A maioria dos Guarani não gosta de gente que fala muito, que emite muitas palavras sem necessidade. Essas pessoas não são bem vistas: segundo os (as) anciãos(ãs), são pessoas que têm dificuldade de concentração. Uma palavra wai, nhe’ẽ wai, deixa o outro machucado, triste, pode até mesmo ferir profundamente e abalar a vida de alguém. Por essa razão, as palavras para nós, Guarani, devem ser construídas e emitidas como nhe’ẽ porã, ou seja, como aywu porã. Eu ouvia muito minha avó dizer que uma mãe que está grávida não pode falar que não vai querer o filho quando nascer, em nenhum momento. Neste caso, pode ocorrer, depois do nascimento e quando a mãe menos espera, de a criança querer voltar para o amba (morada celeste). Os mais velhos sempre orientam as mães a não falar palavras à toa por impulso, na hora da raiva, se referindo aos filhos. Houve um caso de uma mãe que estava esperando um filho e, em um momento de raiva, falou que não iria querer o bebê quando nascesse. Essa criança nasceu e, quando a mãe já estava esquecendo aquilo que tinha falado, quando menos esperava, a criança ficou doente e faleceu. Foi muito difícil para a mãe superar a dor da perda do filho. Em outros casos, quando acontecer de a criança não voltar – pois isso não significa apenas literalmente morrer –, ela pode se tornar uma pessoa problemática, que dará muito trabalho aos pais. 

A fala boa (nhe’ẽ ou aywu porã), para os Guarani, não é apenas a escrita, é a vivida; nem sempre palavras e fala com emoção passam para a escrita. O problema surge do fato de que nem todas as palavras e jeitos de se expressar podem ser escritos. Há uma limitação, sendo necessário arandu (conhecimento) para abordar assuntos específicos de forma compreensível. Partes do arandu dos Guarani são impossíveis de traduzir, porque existem conhecimentos que só podem ser compreendidos quando vividos. 

Por isso, para os Guarani, o que está no papel não é tão importante. O que causa um efeito imediato são as práticas do dia a dia.
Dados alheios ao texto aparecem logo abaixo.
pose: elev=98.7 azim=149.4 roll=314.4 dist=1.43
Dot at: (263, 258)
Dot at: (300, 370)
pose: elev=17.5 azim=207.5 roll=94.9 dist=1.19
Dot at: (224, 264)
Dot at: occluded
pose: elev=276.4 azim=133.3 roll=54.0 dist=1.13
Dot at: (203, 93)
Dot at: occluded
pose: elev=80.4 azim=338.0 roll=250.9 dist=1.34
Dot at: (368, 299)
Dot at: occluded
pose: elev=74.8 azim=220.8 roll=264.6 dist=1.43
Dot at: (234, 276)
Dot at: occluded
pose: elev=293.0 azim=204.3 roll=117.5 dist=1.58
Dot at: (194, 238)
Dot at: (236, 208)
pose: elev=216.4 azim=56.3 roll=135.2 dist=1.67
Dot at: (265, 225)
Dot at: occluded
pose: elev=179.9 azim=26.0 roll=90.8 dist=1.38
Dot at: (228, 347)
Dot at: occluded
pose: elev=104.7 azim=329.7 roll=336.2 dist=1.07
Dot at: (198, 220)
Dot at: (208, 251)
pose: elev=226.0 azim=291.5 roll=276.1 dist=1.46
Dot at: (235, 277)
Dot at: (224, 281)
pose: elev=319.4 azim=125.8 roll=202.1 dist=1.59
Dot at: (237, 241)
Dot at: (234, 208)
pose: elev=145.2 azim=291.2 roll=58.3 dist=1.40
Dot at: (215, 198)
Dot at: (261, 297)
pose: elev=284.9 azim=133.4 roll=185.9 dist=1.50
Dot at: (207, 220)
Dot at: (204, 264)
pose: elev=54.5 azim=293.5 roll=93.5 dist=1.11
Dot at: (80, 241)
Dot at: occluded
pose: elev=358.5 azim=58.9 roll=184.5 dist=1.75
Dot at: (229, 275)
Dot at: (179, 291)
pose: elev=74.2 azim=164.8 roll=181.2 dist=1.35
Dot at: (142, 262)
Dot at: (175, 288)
Os diferentes conhecimentos dos juruá estão no papel, ficam parados e não acompanham o movimento, omyĭwa’e e guata, o caminhar. Nós acreditamos mais na nossa história, porque ela nos ensina a construir teko porã, o “bem-viver”. Minha avó dizia que não se pode acreditar muito no papel, pois o papel é cego, a escrita não tem sentimentos, não anda, não respira, é história morta. É preciso ter cuidado com isso, apesar de que hoje em dia faz parte da nossa vida também. Nós, Guarani, temos a ideia de que sempre precisamos andar para a frente (guata tenonde), nessa caminhada que não sabemos como vai ser. Para se preparar e enfrentar o caminho com sabedoria, é importante guardar (nhongatu) nossa sabedoria para quando precisarmos.

About the author

Sandra Benites (Ara Rete, em guarani) nasceu na Terra Indígena Porto Lindo (MS). De origem Guarani Nhandewa, é mãe, pesquisadora e ativista Guarani. Atua como supervisora de programação cultural e exposição e como conselheira do Museu das Culturas Indígenas, em São Paulo, e também é membro do conselho curatorial da 35ª Bienal.

References

Texto publicado originalmente em Campos – Revista de Antropologia / Universidade Federal do Paraná, v. 21, n. 1, 2020.